Lastly, there were no differences in the plasma levels of ICAM-1 (Figure 5G), an endothelial injury marker (37), between the two groups.

The association of the qualitative variables in the development of LC was analyzed using binary logistic regression analysis (OR) (Table 2A). This analysis revealed that female gender (OR 12.400; 95% CI 1.485 to 103.520; p=0.020), receiving doses of a combination of different vaccines rather than the same type (OR 5.775; 95% CI 1.991 to 16.748; p=0.001), high levels of antibodies against the SARS-CoV-2 N protein (OR 2.821; 95% CI 1.047 to 7.599; p=0.040), and the development of asthma and/or allergic rhinitis (OR 10.909; 95% CI 1.270 to 93.692; p=0.029) were positively correlated with the occurrence of LC. Additionally, LC participants were more likely to take vitamin supplements compared to the Recovered cohort (OR 9.130; 95% CI 1.048 to 79.532; p=0.045).

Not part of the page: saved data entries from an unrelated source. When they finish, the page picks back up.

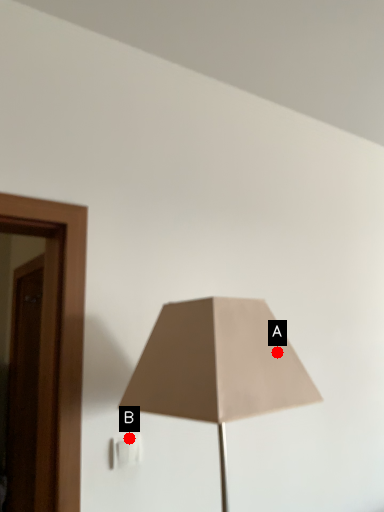
Question: Two points are circled on the image, labeled by A and B beside each circle. Which point is closer to the camera taking this photo?

Choices:
 (A) A is closer
 (B) B is closer

Answer: (A)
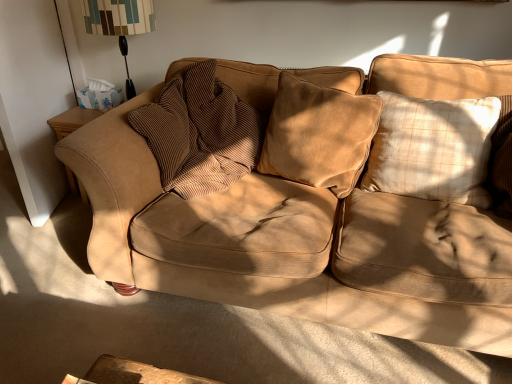
Describe the element at coordinates (206, 133) in the screenshot. I see `brown corduroy pillow at center, positioned as the third pillow in right-to-left order` at that location.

The association of the quantitative variables in the development of LC was assessed through linear regression followed by binary logistic regression analysis (Table 2B). Linear regression revealed a trend toward an association between the number of COVID-19 vaccine doses, the neutralizing capacity of IgG against SARS-CoV-2, the titers of IgG against SARS-CoV-2 S1 protein, and plasma levels of CXCL9, CCL23, prothrombin, and CRP with the development and/or persistence of LC, compared to healthy donors. This trend was confirmed by binary logistic regression, indicating that low number of vaccine doses (OR 0.194; 95% CI 0.074 to 0.511; p=0.001), IgG levels against SARS-CoV-2 S1 protein (OR 0.691; 95% CI 0.508 to 0.941; p=0.019), neutralizing capacity (NT50) of IgG against SARS-CoV-2 (OR 0.977; 95% CI 0.954 to 1.000; p=0.046), MIG/CXCL9 levels (OR 0.869; 95% CI 0.759 to 0.995; p=0.042), MPIF/CCL23 levels (OR 0.552; 95% CI 0.311 to 0.979; p=0.042) were correlated with the occurrence of LC. Conversely, high prothrombin levels (OR 1.090; 95% CI 1.023 to 1.161; p=0.008) and CRP levels (OR 1.760; 95% CI 1.100 to 2.814; p=0.018) were correlated with the occurrence of LC.

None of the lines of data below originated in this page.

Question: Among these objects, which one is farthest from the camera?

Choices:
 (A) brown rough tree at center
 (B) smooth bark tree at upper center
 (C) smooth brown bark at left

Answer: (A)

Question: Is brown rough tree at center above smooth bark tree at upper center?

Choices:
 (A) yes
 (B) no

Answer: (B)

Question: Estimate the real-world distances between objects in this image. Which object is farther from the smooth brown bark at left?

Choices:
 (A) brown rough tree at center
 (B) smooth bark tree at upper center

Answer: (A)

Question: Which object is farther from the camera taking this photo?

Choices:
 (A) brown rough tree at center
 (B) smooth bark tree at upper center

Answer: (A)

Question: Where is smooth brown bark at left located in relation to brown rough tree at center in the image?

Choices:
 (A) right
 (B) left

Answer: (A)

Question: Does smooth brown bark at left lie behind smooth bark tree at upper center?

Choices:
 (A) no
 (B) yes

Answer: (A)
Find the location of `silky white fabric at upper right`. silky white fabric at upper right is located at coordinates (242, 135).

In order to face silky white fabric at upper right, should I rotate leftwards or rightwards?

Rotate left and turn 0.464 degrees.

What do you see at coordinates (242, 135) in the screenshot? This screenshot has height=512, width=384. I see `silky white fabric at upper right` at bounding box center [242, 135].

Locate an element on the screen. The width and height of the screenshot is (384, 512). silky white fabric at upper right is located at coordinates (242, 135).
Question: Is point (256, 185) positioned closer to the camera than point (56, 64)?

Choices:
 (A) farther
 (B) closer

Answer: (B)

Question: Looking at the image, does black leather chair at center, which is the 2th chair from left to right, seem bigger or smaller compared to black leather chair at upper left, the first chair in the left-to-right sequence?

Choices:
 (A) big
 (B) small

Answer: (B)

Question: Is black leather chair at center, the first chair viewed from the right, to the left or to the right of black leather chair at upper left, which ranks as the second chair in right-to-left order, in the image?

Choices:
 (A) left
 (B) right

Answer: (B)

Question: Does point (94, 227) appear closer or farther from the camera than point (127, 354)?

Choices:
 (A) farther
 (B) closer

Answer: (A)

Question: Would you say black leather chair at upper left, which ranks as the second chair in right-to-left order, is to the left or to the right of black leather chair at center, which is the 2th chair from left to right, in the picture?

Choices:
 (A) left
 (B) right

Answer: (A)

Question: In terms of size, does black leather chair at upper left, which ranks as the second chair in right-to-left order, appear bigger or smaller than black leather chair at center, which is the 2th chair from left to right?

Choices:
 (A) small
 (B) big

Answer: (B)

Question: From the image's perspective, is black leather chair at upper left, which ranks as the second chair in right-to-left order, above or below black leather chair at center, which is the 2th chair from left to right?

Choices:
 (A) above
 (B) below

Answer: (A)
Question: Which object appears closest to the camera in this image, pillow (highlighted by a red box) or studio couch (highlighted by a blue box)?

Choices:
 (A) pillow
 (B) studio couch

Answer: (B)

An accuracy of 97.03% ± 3.64% was achieved across the 5 iterations of the outer loop in the nested K-fold cross-validation for each competing algorithm (Figure 6A). As a result, all 35 participants (100%) in the LC cohort were correctly classified, while 30 of the 32 participants (93.75%) in the Recovered group were accurately assigned to their respective group (Figure 6B). The Gini VIM method identified several clinical variables as crucial for classification into the LC group, including memory failure and lack of concentration, muscle and back pain, paresthesia in extremities, asthenia, and malaise (Figure 6C). Key quantitative variables contributing to LC group classification included the neutralizing capacity of IgGs against SARS-CoV-2, the levels of CRP, thrombin, prothrombin, and REG3A, as well as the number of vaccine doses and having received a combination of vaccine types rather than a single vaccine type. Conversely, variables with lower importance for LC group assignment included gender, low-grade fever, thyroid disorders, and having had breakthrough infections.